Tuesday, May 27, 2014
Great Falls, VA: I've Been Here How Long?
The farm across the street has unbelievably large, grassy fields used for nothing more than to impress upon passers-by that green spaces still exist. The white farmhouse sits far back from the road; across it rests an old barn that might or might not be filled with treasures from the farm's previous life. My eyes glance at the six, maybe seven, beautiful green acres, nicely flat with a few trees here and there. That farm was for sale; it just sold, and the developer's sign boasts a whole new smattering of large mansions on this now-green spot. I'm disappointed.
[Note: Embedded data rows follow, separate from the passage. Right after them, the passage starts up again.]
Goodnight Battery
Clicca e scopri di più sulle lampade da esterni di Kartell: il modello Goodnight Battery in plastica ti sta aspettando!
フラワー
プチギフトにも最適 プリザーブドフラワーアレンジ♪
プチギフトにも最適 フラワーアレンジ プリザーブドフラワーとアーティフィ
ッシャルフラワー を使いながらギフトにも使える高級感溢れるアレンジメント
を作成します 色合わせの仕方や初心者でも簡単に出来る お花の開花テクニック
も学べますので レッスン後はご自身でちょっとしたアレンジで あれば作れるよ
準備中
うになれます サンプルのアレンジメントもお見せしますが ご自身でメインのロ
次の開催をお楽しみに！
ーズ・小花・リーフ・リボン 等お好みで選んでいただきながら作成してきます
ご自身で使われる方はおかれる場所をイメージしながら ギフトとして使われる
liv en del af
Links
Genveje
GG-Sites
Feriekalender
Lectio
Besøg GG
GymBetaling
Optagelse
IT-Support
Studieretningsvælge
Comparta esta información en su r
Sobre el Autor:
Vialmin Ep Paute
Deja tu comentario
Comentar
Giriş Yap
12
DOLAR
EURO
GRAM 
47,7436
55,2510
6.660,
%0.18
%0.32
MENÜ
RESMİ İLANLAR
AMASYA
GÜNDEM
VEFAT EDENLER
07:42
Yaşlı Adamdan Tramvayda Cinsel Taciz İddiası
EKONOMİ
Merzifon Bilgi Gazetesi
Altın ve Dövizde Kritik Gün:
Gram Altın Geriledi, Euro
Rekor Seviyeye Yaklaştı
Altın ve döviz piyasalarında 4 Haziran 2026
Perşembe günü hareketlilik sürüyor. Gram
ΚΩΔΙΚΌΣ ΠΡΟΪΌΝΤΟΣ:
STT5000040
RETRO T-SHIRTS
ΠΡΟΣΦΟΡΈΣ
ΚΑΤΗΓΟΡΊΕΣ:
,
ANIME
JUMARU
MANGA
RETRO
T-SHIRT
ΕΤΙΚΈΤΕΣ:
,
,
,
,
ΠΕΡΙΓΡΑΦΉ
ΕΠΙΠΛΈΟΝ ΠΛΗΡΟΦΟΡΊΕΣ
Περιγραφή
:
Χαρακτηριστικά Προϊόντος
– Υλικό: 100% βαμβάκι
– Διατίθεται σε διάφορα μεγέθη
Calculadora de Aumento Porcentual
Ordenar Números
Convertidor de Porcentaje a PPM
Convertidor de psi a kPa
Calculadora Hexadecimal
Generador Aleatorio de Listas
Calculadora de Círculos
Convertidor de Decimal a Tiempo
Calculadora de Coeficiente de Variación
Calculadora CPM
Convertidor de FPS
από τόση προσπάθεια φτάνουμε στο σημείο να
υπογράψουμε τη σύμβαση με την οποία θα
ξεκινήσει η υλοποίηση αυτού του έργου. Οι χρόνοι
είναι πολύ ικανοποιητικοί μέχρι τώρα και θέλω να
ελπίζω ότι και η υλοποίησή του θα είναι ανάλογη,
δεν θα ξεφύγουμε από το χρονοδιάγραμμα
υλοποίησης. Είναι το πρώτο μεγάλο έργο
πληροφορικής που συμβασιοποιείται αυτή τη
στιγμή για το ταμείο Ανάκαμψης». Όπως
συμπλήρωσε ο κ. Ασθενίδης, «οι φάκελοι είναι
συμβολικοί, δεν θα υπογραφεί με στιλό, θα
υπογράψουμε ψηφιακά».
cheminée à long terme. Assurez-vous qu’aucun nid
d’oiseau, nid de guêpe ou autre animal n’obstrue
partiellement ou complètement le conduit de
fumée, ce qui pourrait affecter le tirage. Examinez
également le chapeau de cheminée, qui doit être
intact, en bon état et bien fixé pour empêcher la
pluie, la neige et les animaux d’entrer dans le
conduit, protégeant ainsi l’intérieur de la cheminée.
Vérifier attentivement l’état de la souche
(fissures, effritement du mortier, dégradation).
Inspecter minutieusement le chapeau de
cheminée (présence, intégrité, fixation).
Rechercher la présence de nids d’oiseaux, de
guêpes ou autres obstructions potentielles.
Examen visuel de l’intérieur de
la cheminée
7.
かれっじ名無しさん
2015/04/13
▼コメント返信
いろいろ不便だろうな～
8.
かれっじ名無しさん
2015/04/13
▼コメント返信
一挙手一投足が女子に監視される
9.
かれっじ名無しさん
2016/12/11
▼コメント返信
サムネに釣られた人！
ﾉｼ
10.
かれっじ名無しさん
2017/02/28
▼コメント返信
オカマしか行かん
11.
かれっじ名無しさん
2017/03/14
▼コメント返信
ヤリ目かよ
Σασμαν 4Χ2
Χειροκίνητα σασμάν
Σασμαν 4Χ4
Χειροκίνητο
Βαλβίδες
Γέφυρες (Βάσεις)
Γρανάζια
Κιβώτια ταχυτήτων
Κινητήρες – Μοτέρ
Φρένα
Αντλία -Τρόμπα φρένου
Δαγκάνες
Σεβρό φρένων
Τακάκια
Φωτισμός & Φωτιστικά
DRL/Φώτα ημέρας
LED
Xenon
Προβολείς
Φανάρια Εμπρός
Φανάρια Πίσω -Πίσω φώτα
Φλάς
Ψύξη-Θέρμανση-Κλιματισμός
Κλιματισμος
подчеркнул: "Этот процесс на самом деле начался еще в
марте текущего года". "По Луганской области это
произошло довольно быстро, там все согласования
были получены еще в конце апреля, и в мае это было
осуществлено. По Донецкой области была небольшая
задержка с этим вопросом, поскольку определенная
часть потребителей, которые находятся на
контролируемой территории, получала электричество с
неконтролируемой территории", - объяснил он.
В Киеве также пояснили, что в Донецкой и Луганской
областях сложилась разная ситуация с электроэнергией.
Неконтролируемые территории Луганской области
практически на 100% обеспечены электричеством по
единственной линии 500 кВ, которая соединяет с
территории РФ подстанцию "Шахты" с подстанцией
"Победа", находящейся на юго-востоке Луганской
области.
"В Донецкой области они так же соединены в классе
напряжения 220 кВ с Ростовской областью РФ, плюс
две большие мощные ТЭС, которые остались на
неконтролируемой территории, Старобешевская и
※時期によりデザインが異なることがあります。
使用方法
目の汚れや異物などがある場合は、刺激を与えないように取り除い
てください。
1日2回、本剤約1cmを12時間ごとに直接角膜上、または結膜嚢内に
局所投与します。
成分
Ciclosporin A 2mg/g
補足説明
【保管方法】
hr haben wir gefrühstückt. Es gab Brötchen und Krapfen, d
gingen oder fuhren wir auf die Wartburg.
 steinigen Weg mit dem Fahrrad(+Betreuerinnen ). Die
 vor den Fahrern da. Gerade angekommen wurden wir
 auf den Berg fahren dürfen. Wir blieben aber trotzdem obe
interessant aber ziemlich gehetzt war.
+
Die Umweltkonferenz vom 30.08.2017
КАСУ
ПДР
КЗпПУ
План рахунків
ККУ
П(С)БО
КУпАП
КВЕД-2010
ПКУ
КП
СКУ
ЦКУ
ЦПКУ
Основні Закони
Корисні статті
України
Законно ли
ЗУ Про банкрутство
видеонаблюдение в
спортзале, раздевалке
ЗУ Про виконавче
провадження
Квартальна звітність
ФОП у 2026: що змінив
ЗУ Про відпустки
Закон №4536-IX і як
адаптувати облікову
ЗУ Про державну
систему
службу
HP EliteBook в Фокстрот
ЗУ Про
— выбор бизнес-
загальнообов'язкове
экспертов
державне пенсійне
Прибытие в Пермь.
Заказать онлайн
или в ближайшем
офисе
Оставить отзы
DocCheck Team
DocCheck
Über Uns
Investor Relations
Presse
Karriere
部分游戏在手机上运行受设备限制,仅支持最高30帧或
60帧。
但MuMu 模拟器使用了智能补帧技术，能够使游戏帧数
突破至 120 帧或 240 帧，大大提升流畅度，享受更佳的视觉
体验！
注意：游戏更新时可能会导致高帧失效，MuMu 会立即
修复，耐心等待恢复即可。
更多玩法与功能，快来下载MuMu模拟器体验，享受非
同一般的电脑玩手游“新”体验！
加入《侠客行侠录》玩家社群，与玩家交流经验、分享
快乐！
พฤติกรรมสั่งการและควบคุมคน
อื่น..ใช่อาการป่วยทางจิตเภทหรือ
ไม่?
I've lived in Great Falls for six years. I've lived here long enough to know well what the landscape looks like in every season, not just glorious Spring. I know where Beach Mill and Walker Road get washed out when it rains cats and dogs--and how, after an hour after the rain stops, Beach Mill should be passable, but Walker will need more time. I've seen little old houses and the stories that went with them reduced to rubble in a few hours. I've watched how grand, new spaces--three, four times the size of the previous house--stand impressively and impossibly tall on that same site within months.
As the daughter of a Soldier, as a girl who happily moved from one state to the next every two to three years, as the young woman who traveled across Asia for a few years out of college, six years in one house, in one town feels like forever.
Journeys were part of my life, first by necessity, and then by choice. I soaked in a few years each in Savannah, Schofield Barracks, Seattle. I spent months in shocking Calcutta, weeks in the high Himalayas, and days in a smattering of exotic, amazing Indian cities. I spent a few years in Thailand--my official role was teaching teachers, but I think I logged more hours reading books and journaling about the past, present, and future than actually teaching.
And now, I am here. I'm still here. I've not moved. And, after a particularly restless two years, I'm trying to breathe deeply and settle into my life here as gracefully as I can (which means not very gracefully). I'm beginning to realize how much there is to learn about myself when I am still. This is not a comfortable sort of lesson-learning--I much prefer the known excitement of movement. When still, when faced with a beautiful but not spontaneous routine with three joyful but demanding children and one loyal but complicated husband, I actually face myself in a way I never have before.
Please forgive the fact that postcards from here are less glorious.